── Dataset records ──
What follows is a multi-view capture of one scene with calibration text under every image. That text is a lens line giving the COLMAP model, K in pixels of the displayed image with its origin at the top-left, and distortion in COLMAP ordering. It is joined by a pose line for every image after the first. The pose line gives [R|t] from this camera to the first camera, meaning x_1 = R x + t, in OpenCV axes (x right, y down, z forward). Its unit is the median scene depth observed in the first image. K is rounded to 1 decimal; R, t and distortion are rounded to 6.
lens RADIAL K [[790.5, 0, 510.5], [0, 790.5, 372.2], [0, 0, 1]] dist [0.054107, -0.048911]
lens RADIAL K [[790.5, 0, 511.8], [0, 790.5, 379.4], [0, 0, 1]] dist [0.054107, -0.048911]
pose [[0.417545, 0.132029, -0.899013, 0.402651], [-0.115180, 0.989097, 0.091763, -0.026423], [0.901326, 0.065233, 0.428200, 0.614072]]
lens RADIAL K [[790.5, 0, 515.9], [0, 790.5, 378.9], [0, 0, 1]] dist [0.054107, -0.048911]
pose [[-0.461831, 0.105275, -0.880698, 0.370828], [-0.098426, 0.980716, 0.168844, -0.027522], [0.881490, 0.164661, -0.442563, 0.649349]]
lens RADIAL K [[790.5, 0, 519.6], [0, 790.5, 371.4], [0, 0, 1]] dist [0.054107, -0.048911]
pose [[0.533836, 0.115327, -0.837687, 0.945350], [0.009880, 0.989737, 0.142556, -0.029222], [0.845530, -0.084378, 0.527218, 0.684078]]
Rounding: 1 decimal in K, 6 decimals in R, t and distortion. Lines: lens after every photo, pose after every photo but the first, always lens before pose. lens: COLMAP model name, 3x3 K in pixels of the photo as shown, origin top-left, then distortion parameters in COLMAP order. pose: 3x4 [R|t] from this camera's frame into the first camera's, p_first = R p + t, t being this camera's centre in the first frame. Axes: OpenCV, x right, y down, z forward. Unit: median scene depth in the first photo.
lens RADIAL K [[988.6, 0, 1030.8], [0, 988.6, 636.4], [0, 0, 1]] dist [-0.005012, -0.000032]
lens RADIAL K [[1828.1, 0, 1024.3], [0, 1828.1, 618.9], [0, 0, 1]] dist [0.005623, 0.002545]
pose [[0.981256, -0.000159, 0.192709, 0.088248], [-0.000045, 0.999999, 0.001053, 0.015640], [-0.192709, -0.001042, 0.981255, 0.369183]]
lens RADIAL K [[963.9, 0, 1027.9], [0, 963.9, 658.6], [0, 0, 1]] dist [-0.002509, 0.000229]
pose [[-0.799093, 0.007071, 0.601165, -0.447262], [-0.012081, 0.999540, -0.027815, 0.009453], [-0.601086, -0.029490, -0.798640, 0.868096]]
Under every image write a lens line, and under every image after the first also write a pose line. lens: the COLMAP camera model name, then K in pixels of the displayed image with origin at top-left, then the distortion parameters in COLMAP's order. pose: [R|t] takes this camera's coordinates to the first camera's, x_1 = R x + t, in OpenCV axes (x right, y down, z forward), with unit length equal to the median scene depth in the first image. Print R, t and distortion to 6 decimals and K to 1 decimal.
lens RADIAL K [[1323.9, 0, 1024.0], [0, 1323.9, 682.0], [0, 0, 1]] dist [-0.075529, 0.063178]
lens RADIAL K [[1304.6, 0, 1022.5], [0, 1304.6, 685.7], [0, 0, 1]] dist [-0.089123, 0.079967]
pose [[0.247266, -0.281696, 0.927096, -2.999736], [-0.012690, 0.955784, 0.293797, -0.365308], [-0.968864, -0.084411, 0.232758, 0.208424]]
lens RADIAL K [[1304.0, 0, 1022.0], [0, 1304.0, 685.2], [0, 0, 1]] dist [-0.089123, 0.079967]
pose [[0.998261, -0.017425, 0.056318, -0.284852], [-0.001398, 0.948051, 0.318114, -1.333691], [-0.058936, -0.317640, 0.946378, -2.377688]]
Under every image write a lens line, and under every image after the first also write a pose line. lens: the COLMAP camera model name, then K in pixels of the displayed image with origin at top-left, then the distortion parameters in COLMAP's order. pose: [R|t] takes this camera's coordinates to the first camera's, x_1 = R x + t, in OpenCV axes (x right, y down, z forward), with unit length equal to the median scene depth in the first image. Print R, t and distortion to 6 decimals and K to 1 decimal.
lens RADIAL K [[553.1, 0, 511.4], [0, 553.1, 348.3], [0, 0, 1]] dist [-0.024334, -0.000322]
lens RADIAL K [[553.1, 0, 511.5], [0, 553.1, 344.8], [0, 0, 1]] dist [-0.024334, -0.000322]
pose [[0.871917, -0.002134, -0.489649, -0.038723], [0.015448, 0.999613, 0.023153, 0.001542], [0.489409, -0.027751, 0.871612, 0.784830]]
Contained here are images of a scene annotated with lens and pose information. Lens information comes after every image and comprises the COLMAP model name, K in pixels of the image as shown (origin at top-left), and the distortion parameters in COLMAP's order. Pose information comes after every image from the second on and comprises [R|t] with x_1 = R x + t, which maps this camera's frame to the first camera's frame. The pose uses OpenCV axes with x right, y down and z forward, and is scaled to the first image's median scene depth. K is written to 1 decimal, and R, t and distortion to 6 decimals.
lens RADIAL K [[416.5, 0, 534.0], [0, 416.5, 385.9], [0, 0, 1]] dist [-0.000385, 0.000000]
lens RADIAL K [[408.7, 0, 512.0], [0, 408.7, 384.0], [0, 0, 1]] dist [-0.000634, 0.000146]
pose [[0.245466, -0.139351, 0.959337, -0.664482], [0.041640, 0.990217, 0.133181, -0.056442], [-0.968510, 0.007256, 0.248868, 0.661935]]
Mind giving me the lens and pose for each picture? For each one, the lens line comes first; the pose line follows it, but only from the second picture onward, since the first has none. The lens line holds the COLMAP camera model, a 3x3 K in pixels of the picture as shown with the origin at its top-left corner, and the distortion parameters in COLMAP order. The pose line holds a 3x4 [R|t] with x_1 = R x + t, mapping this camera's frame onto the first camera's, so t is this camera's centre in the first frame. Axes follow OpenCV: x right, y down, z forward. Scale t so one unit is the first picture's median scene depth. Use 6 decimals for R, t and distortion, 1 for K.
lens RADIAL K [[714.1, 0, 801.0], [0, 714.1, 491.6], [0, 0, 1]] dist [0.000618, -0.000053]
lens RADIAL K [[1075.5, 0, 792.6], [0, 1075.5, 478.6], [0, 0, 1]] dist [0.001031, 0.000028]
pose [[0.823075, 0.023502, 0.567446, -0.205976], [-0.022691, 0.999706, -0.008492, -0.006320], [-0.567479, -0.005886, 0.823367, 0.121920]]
───
- [What is expected] Turn everything from the line containing "Mind giving me" down to the end of the records into a JSON list of strings, with one string per line and blank lines omitted.

- [Written response]
[
  "Mind giving me the lens and pose for each picture? For each one, the lens line comes first; the pose line follows it, but only from the second picture onward, since the first has none. The lens line holds the COLMAP camera model, a 3x3 K in pixels of the picture as shown with the origin at its top-left corner, and the distortion parameters in COLMAP order. The pose line holds a 3x4 [R|t] with x_1 = R x + t, mapping this camera's frame onto the first camera's, so t is this camera's centre in the first frame. Axes follow OpenCV: x right, y down, z forward. Scale t so one unit is the first picture's median scene depth. Use 6 decimals for R, t and distortion, 1 for K.",
  "lens RADIAL K [[714.1, 0, 801.0], [0, 714.1, 491.6], [0, 0, 1]] dist [0.000618, -0.000053]",
  "lens RADIAL K [[1075.5, 0, 792.6], [0, 1075.5, 478.6], [0, 0, 1]] dist [0.001031, 0.000028]",
  "pose [[0.823075, 0.023502, 0.567446, -0.205976], [-0.022691, 0.999706, -0.008492, -0.006320], [-0.567479, -0.005886, 0.823367, 0.121920]]"
]